The branch controlled a lordship around Nürburg and Adenau, together with scattered estates and rights elsewhere in the Rhineland. In the 13th century it became increasingly dependent on the Electorate of Cologne, while its possessions were divided among several members of the family.

== History ==

=== Origins ===

The Counts of Are were a prominent noble family in the Rhineland, whose principal seat was Are Castle above Altenahr. From around 1140, the family developed into several branches. Ulrich, a son of Count Theoderich I of Are, established the Are-Nürburg side line, while his brother Otto established the Are-Hochstaden line through his marriage to Adelheid, heiress of Hochstaden.

Nürburg Castle was probably begun in the first half of the 12th century and was developed into the principal seat of the branch by Ulrich. He is first documented in connection with the castle in 1169 and was using the title Count of Nürburg by 1144. A document of 1166 records the castle as an open house of the Archbishop of Cologne, giving the archbishop rights of access and use.

=== Gerhard of Are-Nürburg ===

Gerhard of Are-Nürburg (died 1221) was one of the most prominent members of the branch. He was Vogt of Maria Laach Abbey and held extensive rights in the Ahr region.

Gerhard's exercise of his rights as Vogt led to a dispute with the monastery. In 1209 he renounced the advocacy, receiving several former monastic possessions, including estates at Wadenheim, Lohrsdorf, Ahrweiler and Walporzheim, as fiefs of Cologne. Two of his sons later protested against the settlement before relinquishing their claims in return for compensation.

After Gerhard's death, his inheritance was divided between his sons. His elder son Theoderich received the County of Nürburg and the Amt of Adenau, while his younger son Otto received territory in the lower Ahr and established the line that became known as Are-Neuenahr.

=== Territory and possessions ===

The Nürburg lordship was concentrated around Nürburg and Adenau, but its possessions were not territorially continuous. They consisted of estates, fiefs, revenues and jurisdictional rights.

Adenau was an important center of the lordship. In 1162, Ulrich of Are donated his manor there to the Johanniter. In 1224, Gerhard transferred the parish church of Adenau to the Johanniter commandery.

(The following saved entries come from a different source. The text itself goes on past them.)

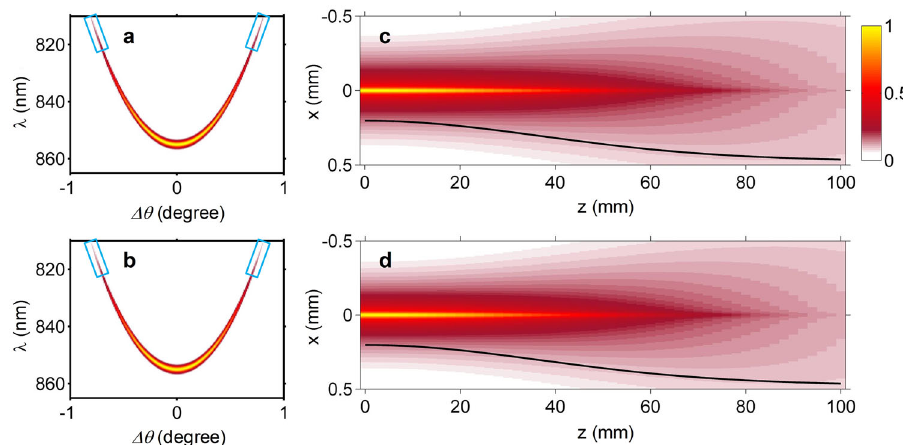
Fig. 4 Comparison between incident and ampli fi ed signal space-time (ST) wave packets. ST spectra of a incident and b ampli fi ed signal ST wave packets. Local-time integral intensity distributions during long-distance free propagation I ( x , z ) of c incident and d ampli fi ed signal ST wave packets. All fi gures share a normalized color-bar, and black curves in c and d are on-axis intensities.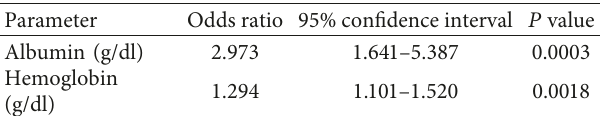
Table 2: Univariate analysis of parameters associated with long- term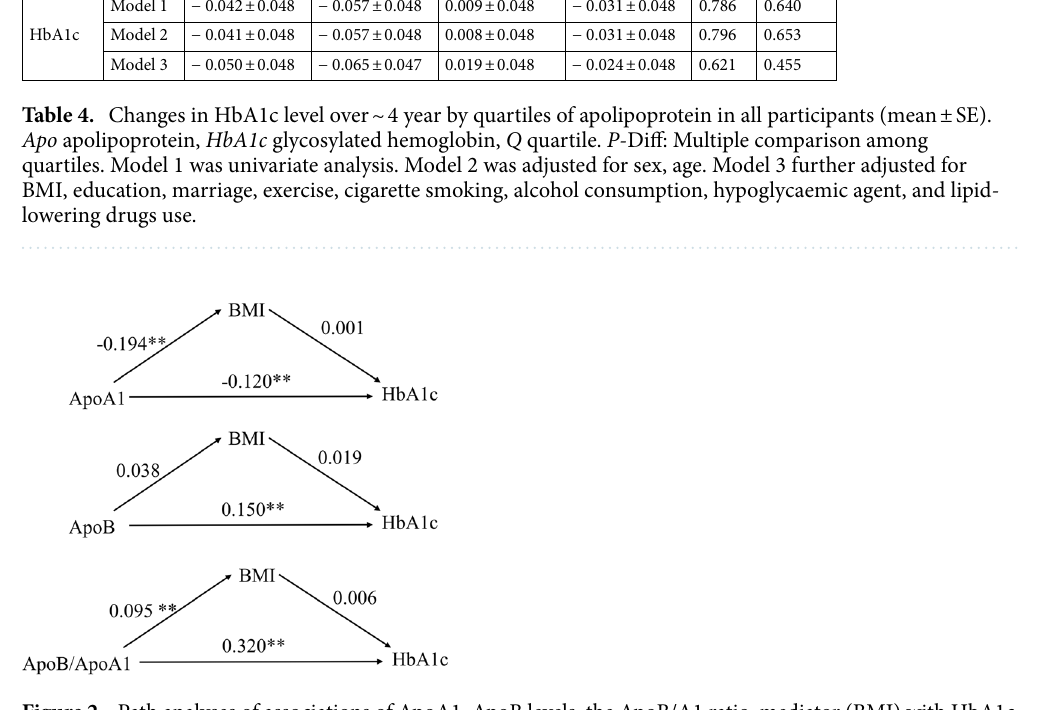
Figure 2. Path analyses of associations of ApoA1, ApoB levels, the ApoB/A1 ratio, mediator (BMI) with HbA1c in subjects. Apo Apolipoprotein, BMI body mass index, HbA1c glycated haemoglobin; ** P <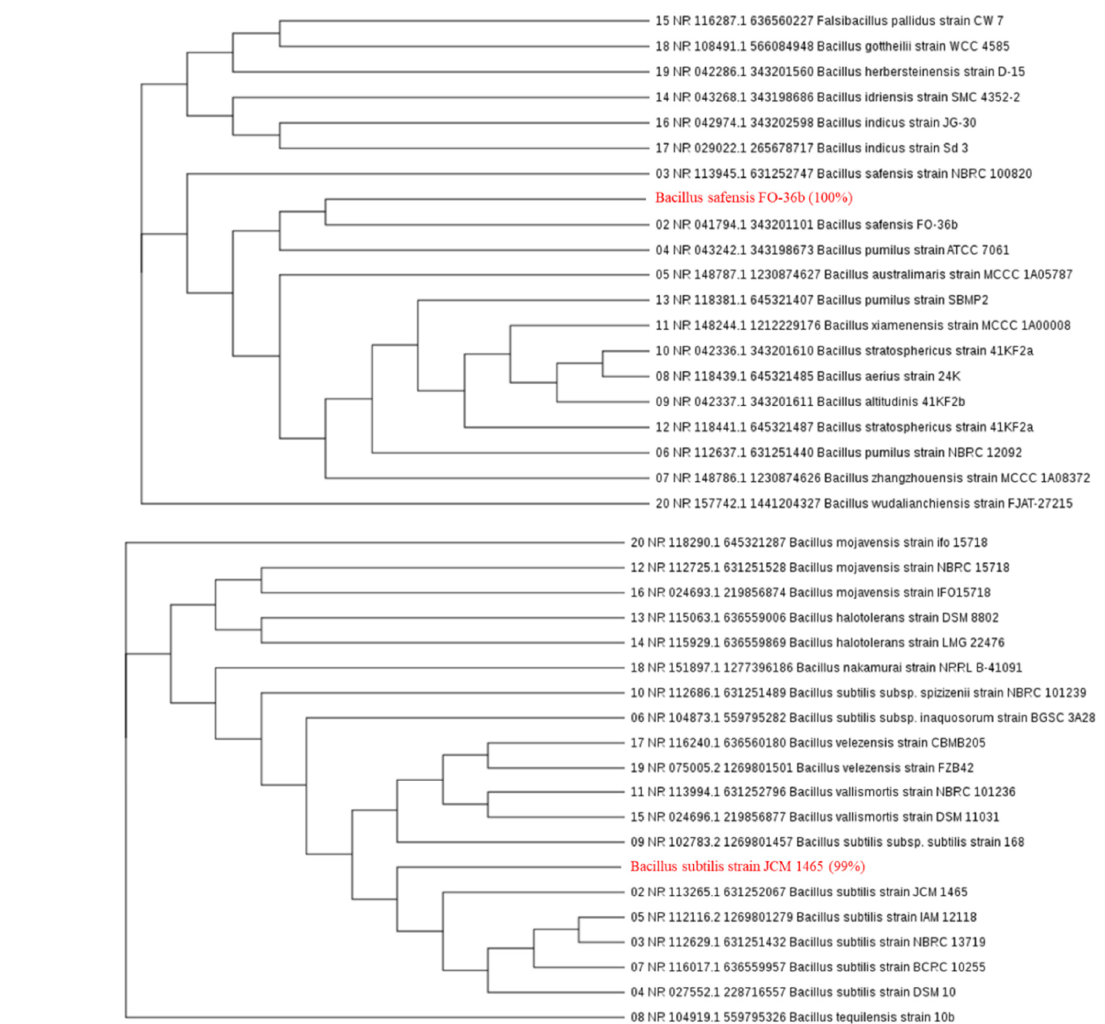
Figure 1. The phylogenetic tree derived from neighbor-joining analysis of partial 16S rRNA gene sequence: ( a ) Pseudoalteromonas mariniglutinosa , ( b ) Psychrobacter celer , ( c ) Bacillus albus , ( d ) Bacillus safensis , and ( e ) Bacillus subtilis .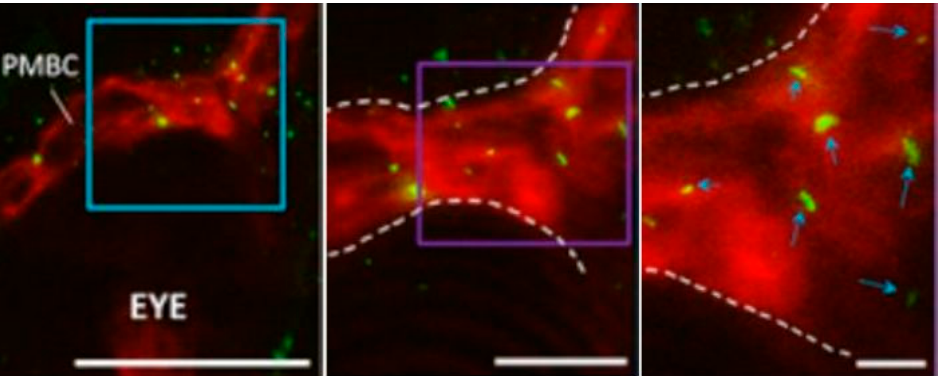
Figure 4. Determination of “cilia” distribution on EC membranes of primordial cerebral vessels. Confocal micrographs of GFP-labeled primordial midbrain channel in transgenic line Tg (kdrl:mCherry-CAAX) y171 and (bactin::Arll3b:GFP) to help label EC membranes. Scale bar = 40 µm [22].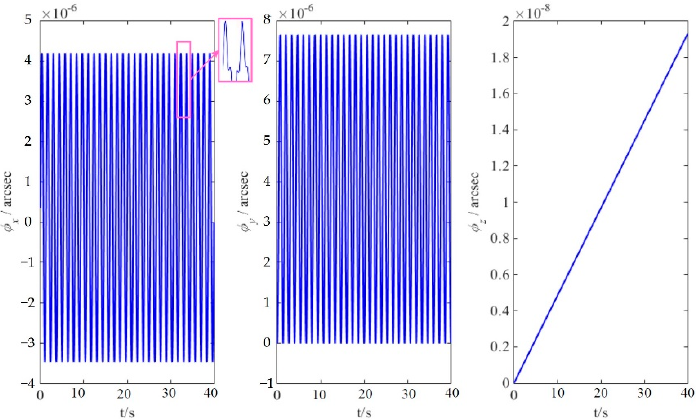
Figure 15. Shearer SINS coning error.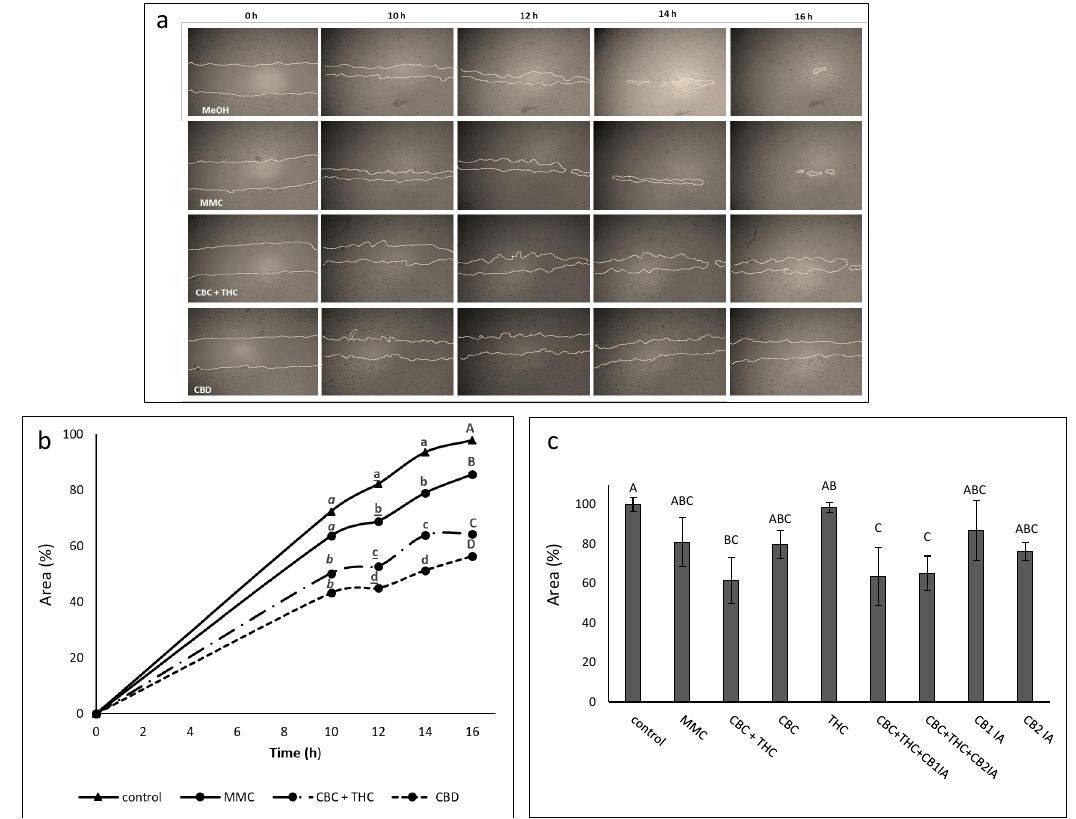
Figure 5. ( a ) Examples of pictures taken for estimation of the treatment effect of CBC + THC (8.6 + 1.4 µ g/mL respectively), CBD (10 µ g/mL) or Mitomycin-C (MMC, 4 µ g/mL) on recovered area of confluent monolayers of T24 cell line at 0, 10, 12, 14 and 16 h. Methanol (control) treatment served as solvent (vehicle) control. ( b ) The effect of treatment with CBC + THC (8.6 + 1.4 µ g/mL respectively) or CBD (10 µ g/mL) on the recovered area of confluent monolayers of the T24 cell line. ( c ) The effect of treatment with CBC+THC (8.6 + 1.4 µ g/mL respectively), CBC (10 µ g/mL), THC (10 µ g/mL) or CBC+THC (8.6 + 1.4 µ g/mL respectively) with CB1 or CB2 IA (10 µ M) on the recovered area of confluent monolayers of the T24 cell line at 14 h. Mitomycin-C (MMC, 4 µ g/mL) served as a positive control. Methanol (control) treatment served as solvent (vehicle) control. Values are means ± SE ( n = 12). Values with different letters of the same font are significantly different from all combinations of pairs according to Tukey–Kramer honest significant difference (HSD; p ≤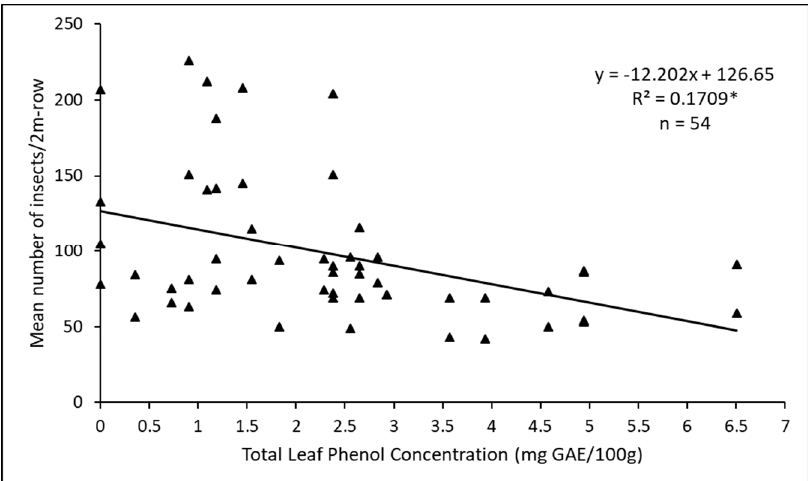
Figure 10. Regression line and equation showing the relationship between total leaf polyphenol content and D . glabrata population in 2018. * indicates significant regression coefficient at p < 0.05.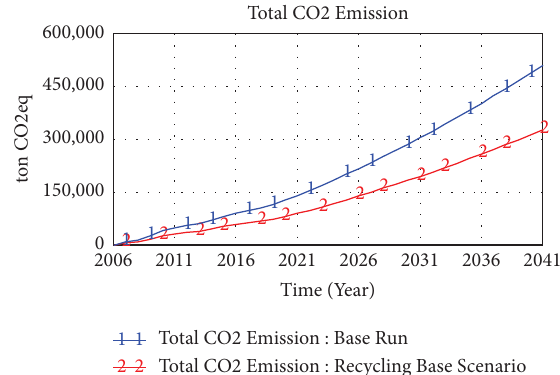
Figure 9: Comparison of the variable trend of the accumulated CO 2 emission for both options.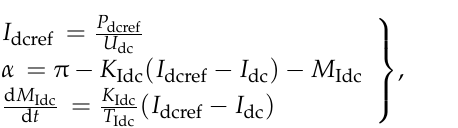
Figure 6. Comparisons of the improved/conventional MMC electromechanical model with the detailed electromagnetic model.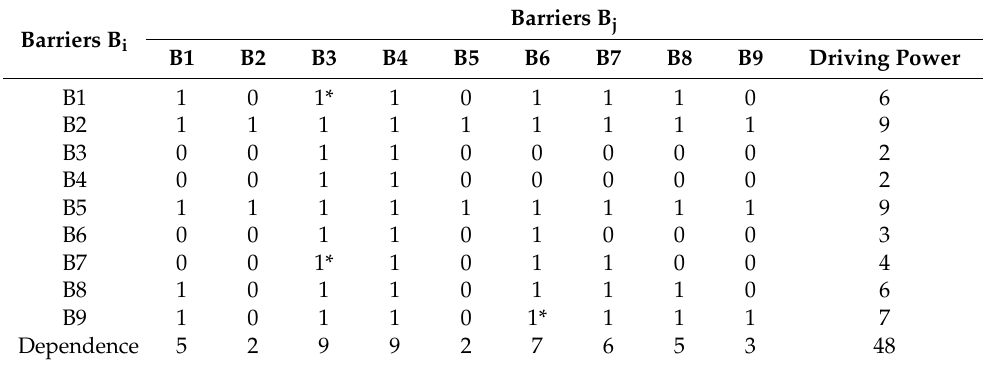
Table 7. FMR of the barriers of socio-political sustainability. Barriers B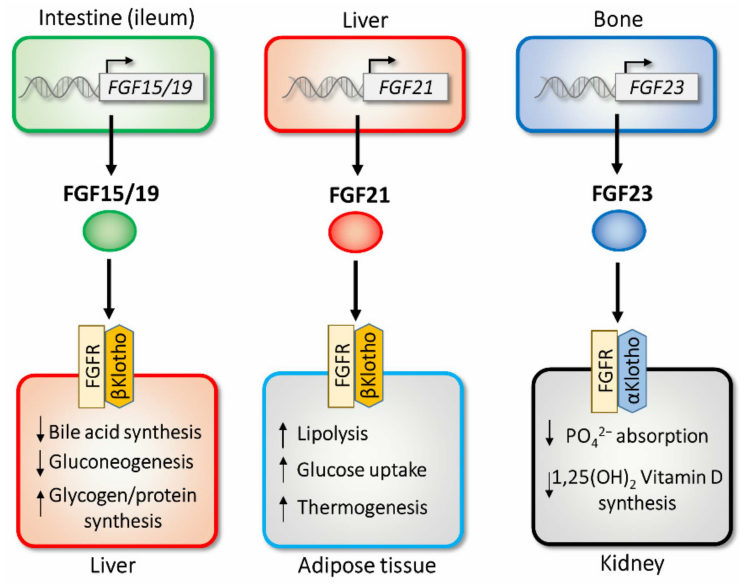
Figure 1. Endocrine functions of FGF15/19, FGF21, and FGF23. FGF15/19 , FGF21 , and FGF23 are expressed in intestine, liver, and bone, respectively. Secreted FGFs selectively act on the target tissues through FGF receptor (FGFR)/Klotho receptor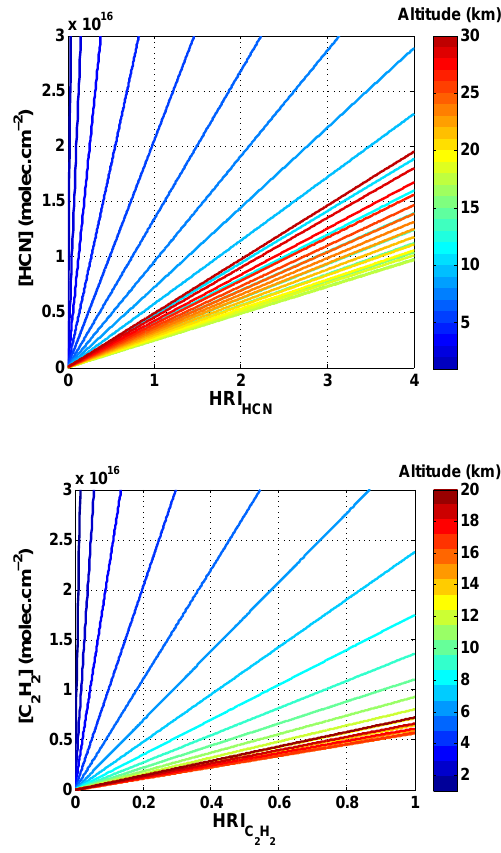
Figure 12. (Top) Simulated spectra in the region of the HCN ν 2 band and C 2 H 2 ν 5 band. The green (brown) double sided arrow gives the spectral range used to compute the S (cid:15) matrices for HCN (C 2 H 2 ). (Middle) Contributions of climatological background lev- els of HCN and C 2 H 2 . (Bottom) Contribution of CO 2 (red line), O 3 (green line) and H 2 O (blue line) to a simulated spectrum for background concentrations. Calculations have been made for the Figure 2. Variations of the HRI with HCN (top) and C 2 H 2 (bottom) US Standard Atmosphere (US Government Printing Office, 1976) Figure 13. Variations of the HRI with HCN (top) and C 2 H 2 (bot- column (moleccm − 2 ) integrated over the 1km thick polluted layer with CO 2 concentrations scaled to 390 ppmv. tom) column (molec.cm − 2 ) integrated over the 1 km-thick polluted in a standard modelled subtropical atmosphere from forward model layer in a standard modeled subtropical atmosphere from forward simulations. The colour scale gives the altitude of the polluted layer. model simulations. The colorscale gives the altitude of the polluted layer.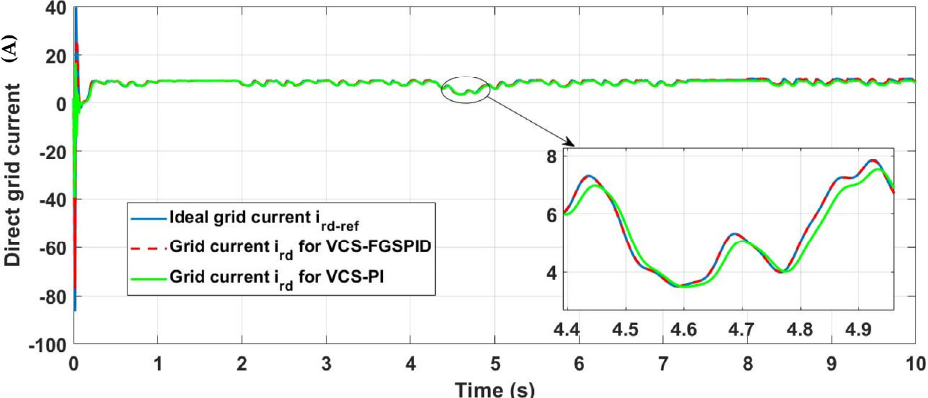
Figure 39. Hardware co-simulation for direct grid current.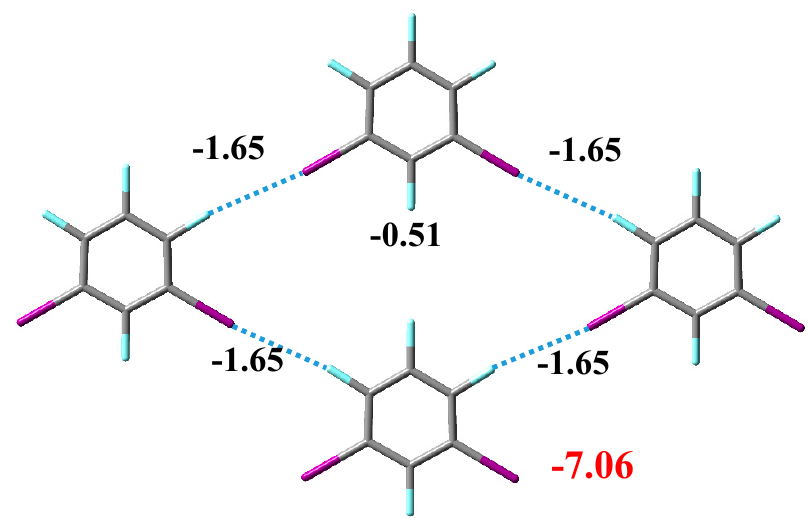
Figure 5. The four 1,3-DITFB molecules involved in a C–I···F halogen-bonded loop. The black numbers (in kcal/mol) are the interaction energies of two neighboring molecules, and the red number (in kcal/mol) is the total interaction energy of the tetramer.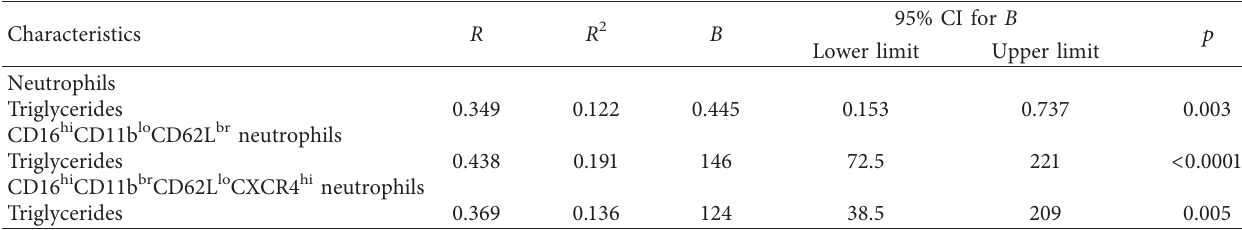
Table 3: Linear regression analysis showing the effect of TG on neutrophil count (adjusted for sex and age).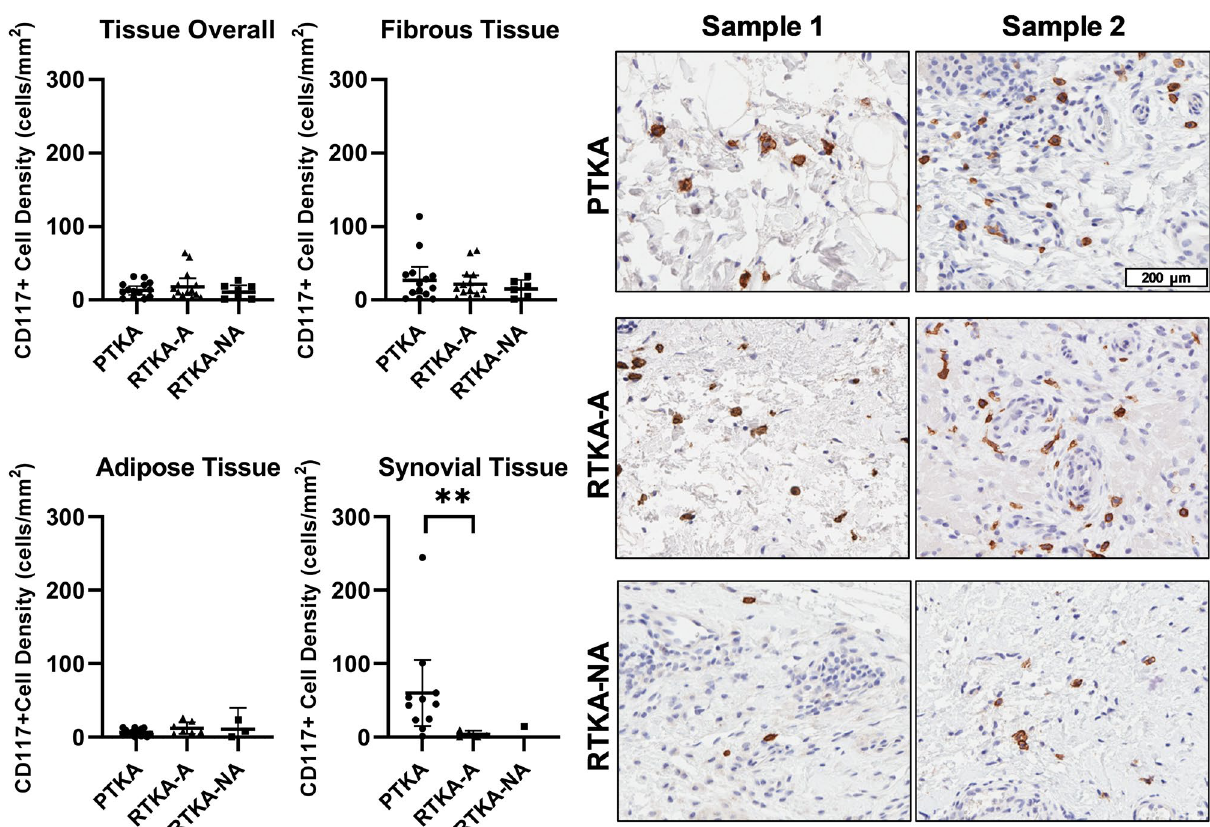
mean mast cell density (CD117 + cell/mm 2 ) ± standard deviation, with each data point representing one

The family's possessions also extended beyond the upper Ahr and Eifel. Dohr on the Moselle belonged to the allodial possessions of the Counts of Are and passed to Ulrich of Are-Nürburg during the division of the family property. Gerhard later held Dohr and Bullay as fiefs of the Archbishopric of Trier.

=== Decline ===

In the 13th century, the Counts of Nürburg became increasingly dependent on the Electorate of Cologne. The Göttingen project Höfe und Residenzen im spätmittelalterlichen Reich describes the Counts of Nürburg as ministeriales of the Cologne archbishopric and attributes their declining importance to financial difficulties and Cologne's expanding political influence.

On 15 June 1276, Hadwig, widow of Count Theoderich of Nürburg, pledged the County and Land of Nürburg, together with their revenues and rights, to the Archbishop of Cologne for four years because of financial difficulties. The castle itself was excluded from the pledge.

In 1280, Wilhelm I of Nürburg received the castle as a Cologne fief and open castle and became a castle-man of the archbishop. On 1 November 1295, he was appointed Count of Nürburg. In 1297–1298, he also received castles and villages in the Eifel and Westerwald as Cologne fiefs.

The Are-Nürburg branch is dated to about 1280 in the scholarly literature. The older Nürburg line continued into the 14th century. Wilhelm III of Nürburg is documented from 1342 to 1353, during a period in which the family's political importance was further reduced by its dependence on other territorial powers. After Wilhelm III's death, the County of Nürburg passed to his daughter Katharina, whose inheritance became the subject of a prolonged dispute involving the Saffenberg family and other claimants.

The Nürburg inheritance dispute continued into the second half of the 14th century. In 1372, the castles of Nürburg, Roesberg and Merzenich were destroyed during the conflict.